START SELECTED EXTRACT

34. The apparatus of claim 33, wherein said hypertext page contains at least one link to a hypertext page containing information regarding at least one of said component health scores or said raw network performance data from which said at least one displayed composite health score is derived.
35. The apparatus of claim 33, wherein said function defining how said component health scores are combined to form said composite health score comprises:
a function defining a weighted average of said component health scores.
36. The apparatus of claim 33, wherein said mapping for at least one of said plurality of network resources comprises:
a mapping that equates at least one value range of said collected raw performance data with a single value of said representative component health score.
37. The apparatus of claim 33, wherein said mapping for at least one of said plurality of network resources comprises:
a mapping that translates at least one of said collected raw performance data values to a representative component health score value in accordance with a mathematical formula.
38. The apparatus of claim 33, wherein for at least one of said at least one of said collected performance data values said mathematical formula comprises an identity function.
39. The apparatus of claim 33, wherein said means for collecting raw data comprises:
means for collecting said raw performance data utilizing at least one protocol selected from a group consisting of Simple Network Management Protocol (SNMP) and Internet Control Message Protocol (ICMP).
40. The apparatus of claim 33, wherein said means for collecting said raw network performance data comprises:
means for communicating with a plurality of remote node agents each associated with a network node on the computer network to receive said raw performance data for said associated network node.
41. The method of claim 1, wherein for at least one of the observable network resources, the mapping between the raw performance data and the component health score comprises a plurality of mappings between one or more of the raw performance data and corresponding subcomponent health scores, and wherein the step of converting said collected raw data into said component health score of the network resource comprises:
converting, in accordance with said mappings, said one or more raw performance data to said subcomponent health scores; and
computing the component health score using said subcomponent health scores.
42. The computer-readable medium of claim 15, wherein for at least one of the observable network resources, the mapping between the raw performance data and the component health score comprises a plurality of mappings between one or more of the raw performance data and corresponding subcomponent health scores, and wherein the converting of said collected raw data into said component health score for the network resource comprises:
converting, in accordance with said mappings, said one or more raw performance data to said subcomponent health scores; and
computing the component health score using said subcomponent health scores.

END SELECTED EXTRACT
START DATA EXCERPT

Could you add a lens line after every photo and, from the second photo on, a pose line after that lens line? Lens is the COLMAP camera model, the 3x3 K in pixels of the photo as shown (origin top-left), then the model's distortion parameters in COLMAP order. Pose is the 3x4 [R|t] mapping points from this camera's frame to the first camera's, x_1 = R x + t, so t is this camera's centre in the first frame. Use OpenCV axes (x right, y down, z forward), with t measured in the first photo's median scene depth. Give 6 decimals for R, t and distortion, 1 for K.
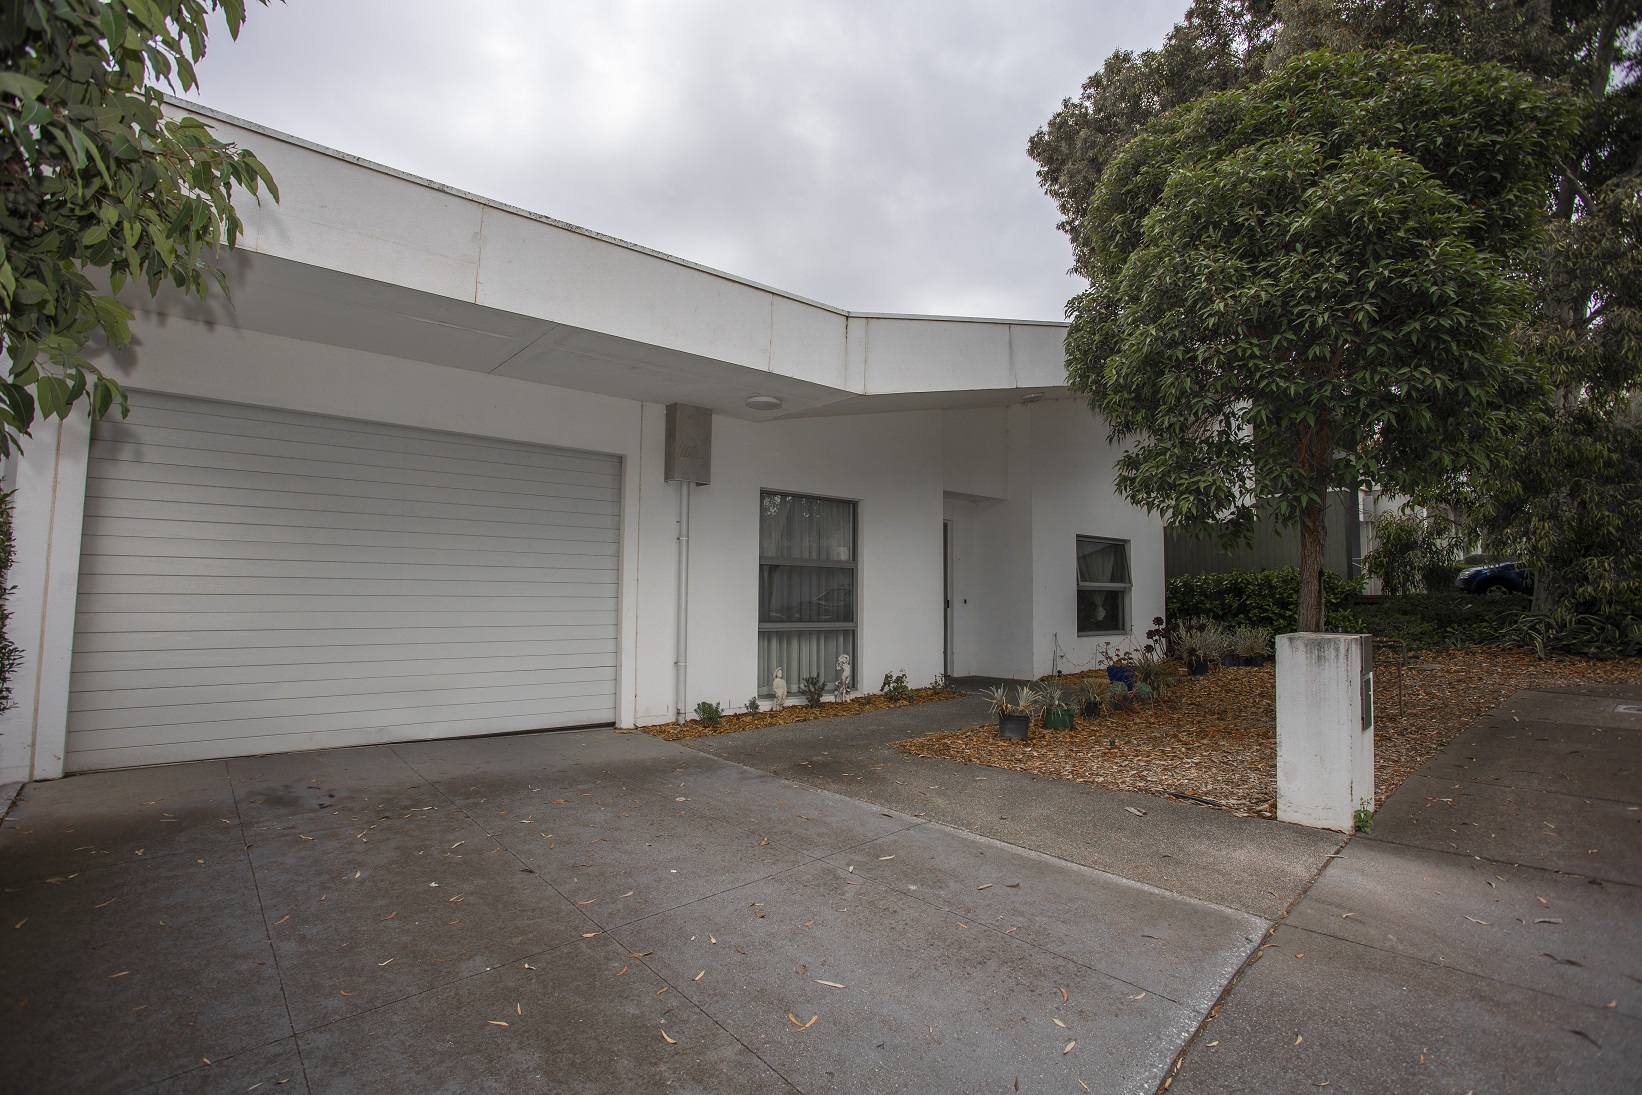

END DATA EXCERPT

## TASK ITEM
According to the patent claims, from which two protocols may the protocol for collecting raw performance data be selected? Rely only on the patent claims, not on the listing.

## REPLY TO THE EXERCISE
Simple Network Management Protocol (SNMP) and Internet Control Message Protocol (ICMP).